15.           Keeping in view, the ratio of the law laid down in aforesaid judgments, facts and circumstances of the present complaint, we are of the considered view that act of the OP while repudiating the claim of the complainant amounts to deficiency, which is otherwise proved genuine one. 

16.           The complainant claimed Rs.3,65,439/- and in this regard he has submitted the medical bills  on record Ex.C2/Ex.OP12. The said bills have not been rebutted by the OP. The sum insured is Rs.5,00,000/- Hence, the complainant is entitled for the said amount alongwith interest, compensation for mental harassment and litigation expenses etc.
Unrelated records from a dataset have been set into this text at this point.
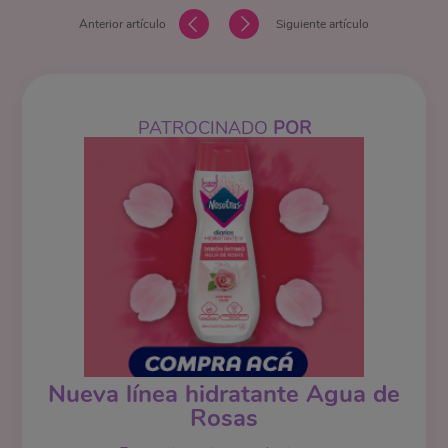
Anterior artículo
Siguiente artículo
PATROCINADO
POR
Nueva línea hidratante Agua de
Rosas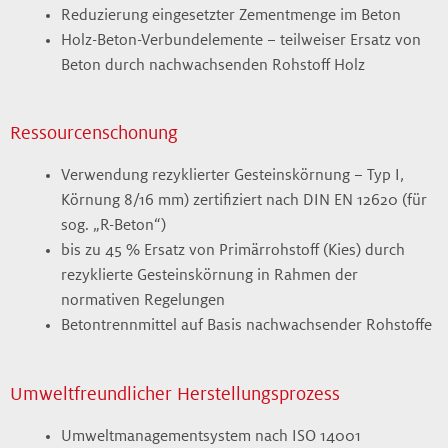
Reduzierung eingesetzter Zementmenge im Beton
Holz-Beton-Verbundelemente – teilweiser Ersatz von
Beton durch nachwachsenden Rohstoff Holz
Ressourcenschonung
Verwendung rezyklierter Gesteinskörnung − Typ I,
Körnung 8/16 mm) zertifiziert nach DIN EN 12620 (für
sog. „R-Beton“)
bis zu 45 % Ersatz von Primärrohstoff (Kies) durch
rezyklierte Gesteinskörnung in Rahmen der
normativen Regelungen
Betontrennmittel auf Basis nachwachsender Rohstoffe
Umweltfreundlicher Herstellungsprozess
Umweltmanagementsystem nach ISO 14001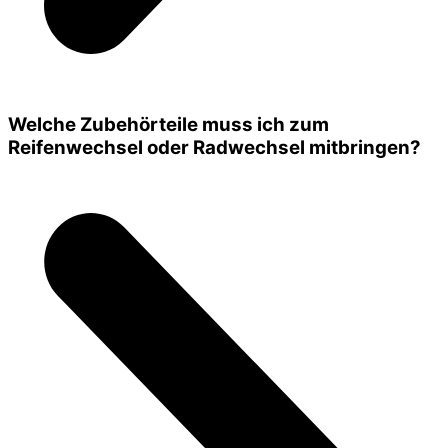
Welche Zubehörteile muss ich zum
Reifenwechsel oder Radwechsel mitbringen?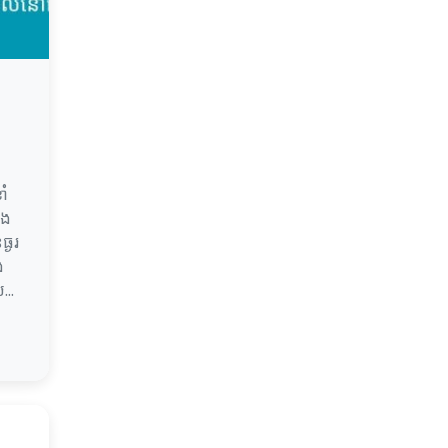
ាំ
ិង
ធ្ងរ
ង
...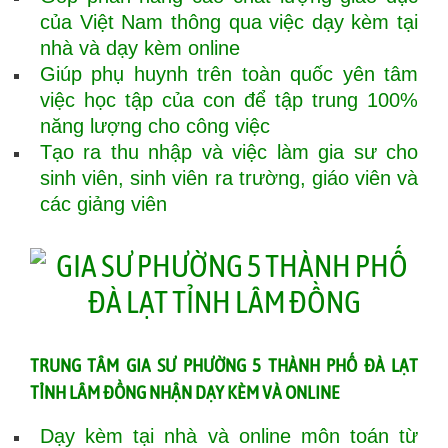
của Việt Nam thông qua việc dạy kèm tại
nhà và dạy kèm online
Giúp phụ huynh trên toàn quốc yên tâm
việc học tập của con để tập trung 100%
năng lượng cho công việc
Tạo ra thu nhập và việc làm gia sư cho
sinh viên, sinh viên ra trường, giáo viên và
các giảng viên
TRUNG TÂM GIA SƯ PHƯỜNG 5 THÀNH PHỐ ĐÀ LẠT
TỈNH LÂM ĐỒNG NHẬN DẠY KÈM VÀ ONLINE
Dạy kèm tại nhà và online môn toán từ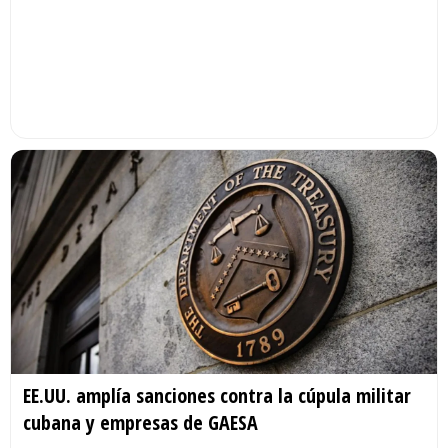
EE.UU. amplía sanciones contra la cúpula militar
cubana y empresas de GAESA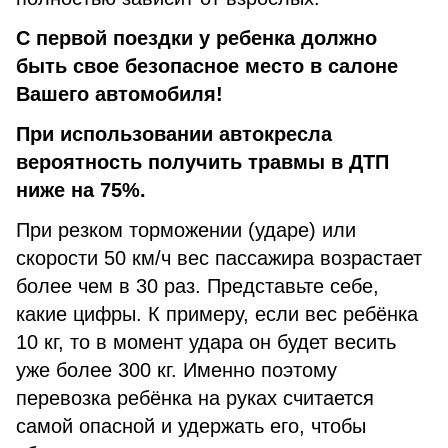
С первой поездки у ребенка должно
быть свое безопасное место в салоне
Вашего автомобиля!
При использовании автокресла
вероятность получить травмы в ДТП
ниже на 75%.
При резком торможении (ударе) или
скорости 50 км/ч вес пассажира возрастает
более чем в 30 раз. Представьте себе,
какие цифры. К примеру, если вес ребёнка
10 кг, то в момент удара он будет весить
уже более 300 кг. Именно поэтому
перевозка ребёнка на руках считается
самой опасной и удержать его, чтобы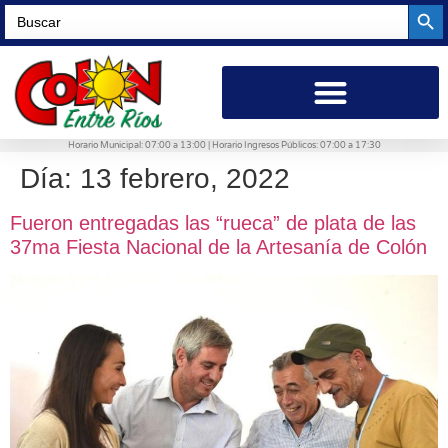
Searc
Search
for:
Horario Municipal: 07:00 a 13:00 | Horario Ingresos Públicos: 07:00 a 17:30
Día:
13 febrero, 2022
Fueron entregadas las “rueca” de plata de las
37ma Fiesta Nacional de la Artesanía de Colón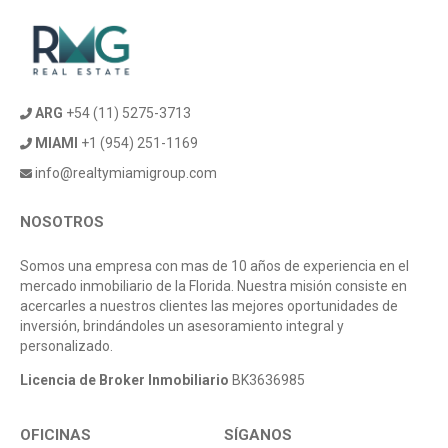
ARG
+54 (11) 5275-3713
MIAMI
+1 (954) 251-1169
info@realtymiamigroup.com
NOSOTROS
Somos una empresa con mas de 10 años de experiencia en el
mercado inmobiliario de la Florida. Nuestra misión consiste en
acercarles a nuestros clientes las mejores oportunidades de
inversión, brindándoles un asesoramiento integral y
personalizado.
Licencia de Broker Inmobiliario
BK3636985
OFICINAS
SÍGANOS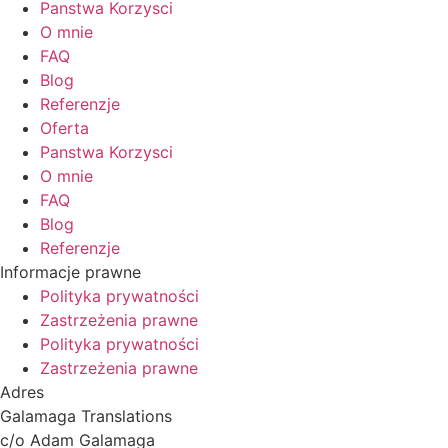
Panstwa Korzysci
O mnie
FAQ
Blog
Referenzje
Oferta
Panstwa Korzysci
O mnie
FAQ
Blog
Referenzje
Informacje prawne
Polityka prywatności
Zastrzeżenia prawne
Polityka prywatności
Zastrzeżenia prawne
Adres
Galamaga Translations
c/o Adam Galamaga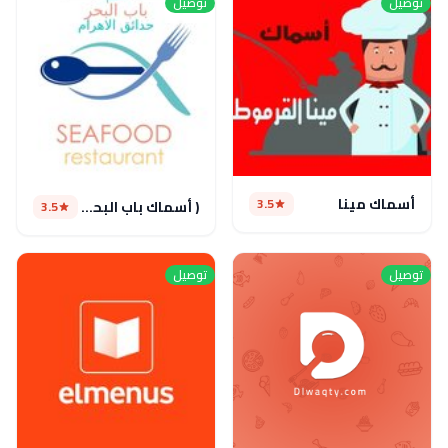
توصيل
توصيل
أسماك مينا
3.5
( أسماك باب البحر ( مغلق مؤقتا
3.5
توصيل
توصيل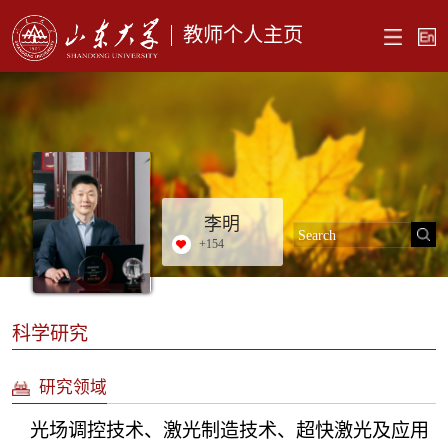
教师个人主页
李明
+
154
科学研究
研究领域
光场调控技术、激光制造技术、超快激光及应用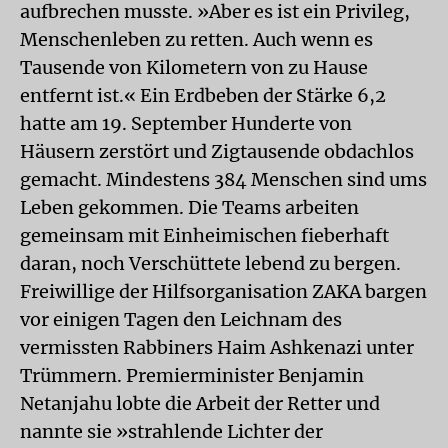
aufbrechen musste. »Aber es ist ein Privileg,
Menschenleben zu retten. Auch wenn es
Tausende von Kilometern von zu Hause
entfernt ist.« Ein Erdbeben der Stärke 6,2
hatte am 19. September Hunderte von
Häusern zerstört und Zigtausende obdachlos
gemacht. Mindestens 384 Menschen sind ums
Leben gekommen. Die Teams arbeiten
gemeinsam mit Einheimischen fieberhaft
daran, noch Verschüttete lebend zu bergen.
Freiwillige der Hilfsorganisation ZAKA bargen
vor einigen Tagen den Leichnam des
vermissten Rabbiners Haim Ashkenazi unter
Trümmern. Premierminister Benjamin
Netanjahu lobte die Arbeit der Retter und
nannte sie »strahlende Lichter der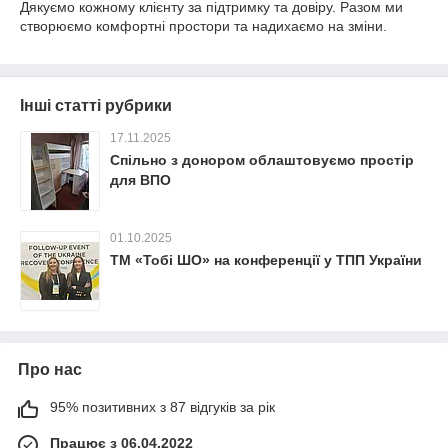
Дякуємо кожному клієнту за підтримку та довіру. Разом ми
створюємо комфортні простори та надихаємо на зміни.
Інші статті рубрики
17.11.2025
Спільно з донором облаштовуємо простір
для ВПО
01.10.2025
ТМ «Тобі ШО» на конференції у ТПП України
Про нас
95% позитивних з 87 відгуків за рік
Працює з 06.04.2022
17.           Thus, as a sequel to abovesaid discussion, we allow the present complaint and direct the OP to pay Rs.3,65,439/- (Rs.three lakhs sixty five thousand four hundred thirty nine only) to the complainant alongwith interest @ 9% per annum from the date of repudiation of claim i.e. 13.11.2021 till its realization. We further direct the OP to pay Rs.20,000/- to the complainant on account of mental agony and harassment and Rs.11,000/- towards the litigation expenses.  This order shall be complied with within 45 days from the receipt of copy of this order. The parties concerned be communicated of the order accordingly and the file be consigned to the record room after due compliance.

Announced

Dated: 25.09.2023

                                                                President,

                                                      District Consumer Disputes

                                                      Redressal Commission, Karnal.